Overall, designing a $32 trillion tax increase is nearly impossible, even if families and businesses now have more money. Even if we assume Washington could “tax” states for the $4 trillion they save by no longer running programs like Medicaid, they still need to raise everyone else’s taxes by roughly $28 trillion– which would represent a 60 percent increase in federal revenues. Using a menu of budget savings provided by the Congressional Budget Office, raising taxes by $28 trillion would require choosing among options such as:
Creating a new 31 percent payroll tax on top of the current 15.3 percent tax;
Imposing a 72 percent value-added tax (like a national sales tax); or
Raising income tax rates by 35 percentage points across-the-board.

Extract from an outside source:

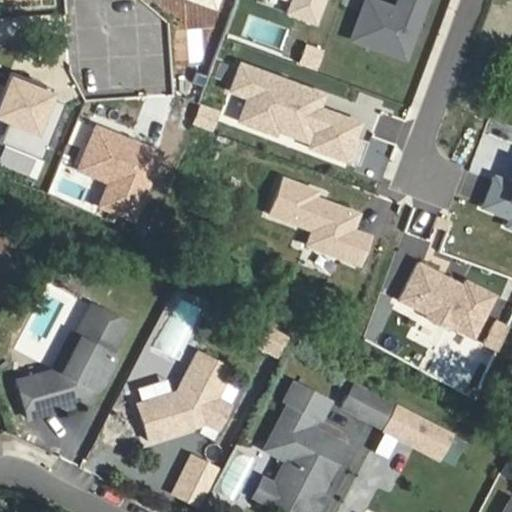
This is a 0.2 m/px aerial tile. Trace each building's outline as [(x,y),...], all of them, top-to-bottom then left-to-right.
[(189,0),(213,8),(216,0),(189,0)] [(312,25),(321,0),(285,0),(281,13),(312,25)] [(374,0),(359,0),(344,40),(401,61),(423,0),(390,0),(388,5),(374,0)] [(320,50),(302,43),(294,63),(313,70),(320,50)] [(320,93),(232,61),(221,92),(239,99),(230,123),(342,164),(358,121),(316,106),(320,93)] [(0,145),(37,161),(62,105),(43,97),(47,88),(6,70),(0,85),(0,119),(2,120),(0,124),(0,145)] [(208,132),(216,111),(196,104),(188,125),(208,132)] [(158,153),(89,124),(70,169),(102,183),(91,209),(127,225),(158,153)] [(511,168),(508,180),(489,173),(476,209),(502,219),(499,227),(511,231),(511,168)] [(315,190),(275,176),(261,215),(305,231),(300,245),(355,265),(366,235),(350,229),(356,212),(313,196),(315,190)] [(13,249),(0,243),(0,274),(2,275),(13,249)] [(411,262),(392,301),(471,339),(491,296),(459,280),(457,284),(411,262)] [(61,382),(55,379),(17,389),(29,425),(86,406),(92,393),(98,389),(101,391),(114,367),(112,358),(128,328),(92,310),(74,344),(78,348),(61,382)] [(263,332),(253,350),(276,363),(286,344),(263,332)] [(55,379),(61,382),(78,348),(74,344),(70,342),(52,378),(55,379)] [(175,399),(136,412),(148,448),(180,437),(183,431),(188,430),(194,432),(203,429),(216,436),(228,412),(215,405),(230,376),(196,358),(175,399)] [(92,409),(101,391),(98,389),(92,393),(86,406),(92,409)] [(326,407),(291,389),(282,407),(286,409),(262,455),(283,466),(271,492),(282,497),(273,511),(310,511),(311,511),(307,510),(310,505),(315,503),(342,451),(305,432),(311,421),(317,425),(326,407)] [(391,410),(351,389),(338,414),(379,434),(391,410)] [(391,410),(379,434),(435,463),(447,439),(407,420),(391,410)] [(251,502),(269,511),(273,511),(282,497),(271,492),(259,486),(251,502)] [(307,510),(311,511),(315,503),(310,505),(307,510)]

For the record, repealing the 2017 tax cuts would cover just $1.8 trillion of this cost. And even if lawmakers could find the taxes to pay for this plan, there remains the underlying $84 trillion baseline budget deficit projected by CBO over the next 30 years (which is driven mostly by the soaring costs of “single-payer” Medicare – we cannot even pay for the existing system!). Add another income tax rate increase of 15 percentage points to pay for that.
This is fantasyland. That is why Sanders’ legislation skips the taxes altogether. Instead, he offers a webpage listing just $16 trillion of potential tax increases to pay for a $32 trillion bill – and even those questionable tax estimates fail to account for macroeconomic responses, interactions between tax proposals, and in several places, political reality.
For all the claims that single-payer health care can “easily” be paid for through provider payment reductions and new taxes that replace the existing health premiums, no one has actually produced such a plan. If converting all state government, business, and family health care savings into a $32 trillion “single-payer tax” is so easy, why has no politician, tax economist, or health economist offered a single proposal to do so?
The obvious answer is because the American people would never accept a $32 trillion tax increases, even in return for “free” health care. Single-payer health care is most persuasive when framed with the vague “if Canada and Europe can, why can’t we?” rationale. Never mind that taxes in those places are much higher, and that their single-payer systems are less expensive than an American system would be because: A) Our proposals are substantially more generous; B) Our population is less healthy; and C) America decided decades ago to invest more heavily in expensive technology, roomy hospitals, and pharmaceutical research – and maintaining this larger infrastructure costs money.
People can debate whether the American system is better or worse. Yet transitioning to Sanders’ absurdly-generous “Medicare For All” plan would not be remotely workable nor affordable.
Critics may disagree. Fine. Then produce an actual proposal. And this time, include both the specific tax increases that would be required, and a blueprint for how providers will survive such deep payment reductions. Until then, “affordable single-payer health care” will remain just an empty talking point.